Many are surprised when I mention that this type of AI has been around for a while and that ChatGPT, which was released at the end of November, did not somehow claim the prize as the first-mover into this realm of text-to-essay proclivity. I’ve discussed over the years other similar generative AI apps, see my coverage at the link here.

The reason that you might not know of or remember the prior instances of generative AI is perhaps due to the classic “failure to successfully launch” conundrum. Here’s what usually has happened. An AI maker releases their generative AI app, doing so with great excitement and eager anticipation that the world will appreciate the invention of a better mousetrap, one might say. At first, all looks good. People are astounded at what AI can do.

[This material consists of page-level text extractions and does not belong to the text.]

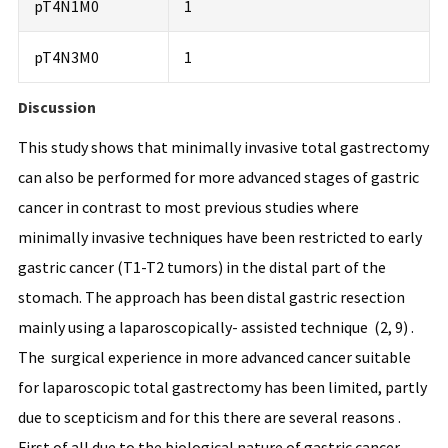
pT4N1M0
1
pT4N3M0
1
Discussion
This study shows that minimally invasive total gastrectomy
can also be performed for more advanced stages of gastric
cancer in contrast to most previous studies where
minimally invasive techniques have been restricted to early
gastric cancer (T1-T2 tumors) in the distal part of the
stomach. The approach has been distal gastric resection
mainly using a laparoscopically- assisted technique (2, 9) .
The surgical experience in more advanced cancer suitable
for laparoscopic total gastrectomy has been limited, partly
due to scepticism and for this there are several reasons .
First of all due to the biological nature of gastric cancer,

Unfortunately, the next step is that the wheels start to come off the proverbial bus. The AI produces an essay that contains a foul word or maybe a foul phrase. A viral tweet or other social media posting prominently highlights that the AI did this. Condemnation arises. We can’t have AI going around and generating offensive words or offensive remarks. A tremendous backlash emerges. The AI maker maybe tries to tweak the inner workings of the AI, but the complexity of the algorithms and the data do not lend themselves to quick fixes. A stampede ensues. More and more examples of the AI emitting foulness are found and posted online.

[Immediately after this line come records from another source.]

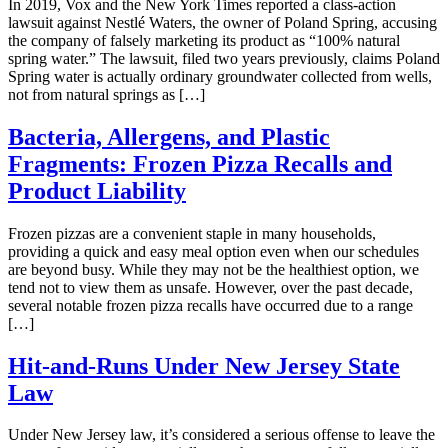
In 2019, Vox and the New York Times reported a class-action
lawsuit against Nestlé Waters, the owner of Poland Spring, accusing
the company of falsely marketing its product as “100% natural
spring water.” The lawsuit, filed two years previously, claims Poland
Spring water is actually ordinary groundwater collected from wells,
not from natural springs as […]
Bacteria, Allergens, and Plastic
Fragments: Frozen Pizza Recalls and
Product Liability
Frozen pizzas are a convenient staple in many households,
providing a quick and easy meal option even when our schedules
are beyond busy. While they may not be the healthiest option, we
tend not to view them as unsafe. However, over the past decade,
several notable frozen pizza recalls have occurred due to a range
[…]
Hit-and-Runs Under New Jersey State
Law
Under New Jersey law, it’s considered a serious offense to leave the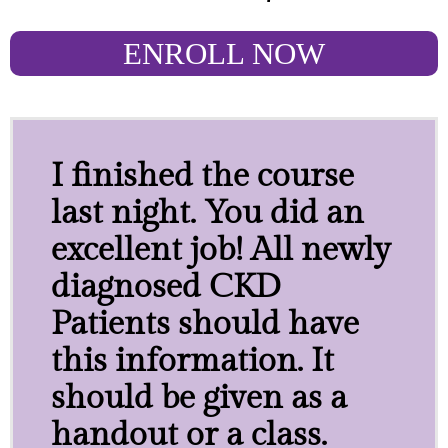
ENROLL NOW
I finished the course
last night. You did an
excellent job! All newly
diagnosed CKD
Patients should have
this information. It
should be given as a
handout or a class.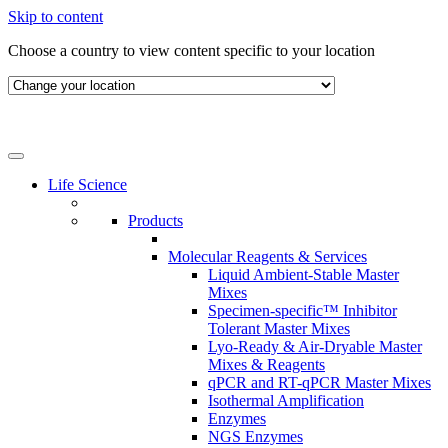
Skip to content
Choose a country to view content specific to your location
Life Science
Products
Molecular Reagents & Services
Liquid Ambient-Stable Master
Mixes
Specimen-specific™ Inhibitor
Tolerant Master Mixes
Lyo-Ready & Air-Dryable Master
Mixes & Reagents
qPCR and RT-qPCR Master Mixes
Isothermal Amplification
Enzymes
NGS Enzymes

The AI maker reluctantly but clearly has no choice but to remove the AI app from usage. They proceed as such and then often proffer an apology that they regret if anyone was offended by the AI outputs generated.

Back to the drawing board, the AI maker goes. A lesson has been learned. Be very careful about releasing generative AI that produces foul words or the like. It is the kiss of death for the AI. Furthermore, the AI maker will have their reputation bruised and battered, which might last for a long time and undercut all of their other AI efforts including ones that have nothing to do with generative AI per se. Getting your petard gored on the emitting of offensive AI language is a now enduring mistake. It still happens.

Wash, rinse, and repeat.

In the early days of this type of AI, the AI makers weren’t quite as conscientious or adept about scrubbing their AI in terms of trying to prevent offensive emissions. Nowadays, after having previously seen their peers get completely shattered by a public relations nightmare, most AI makers seemingly got the message. You need to put as many guardrails in place as you can. Seek to prevent the AI from emitting foul words or foul phrases. Use whatever muzzling techniques or filtering approaches that will stop the AI from generating and displaying words or essays that are found to be untoward.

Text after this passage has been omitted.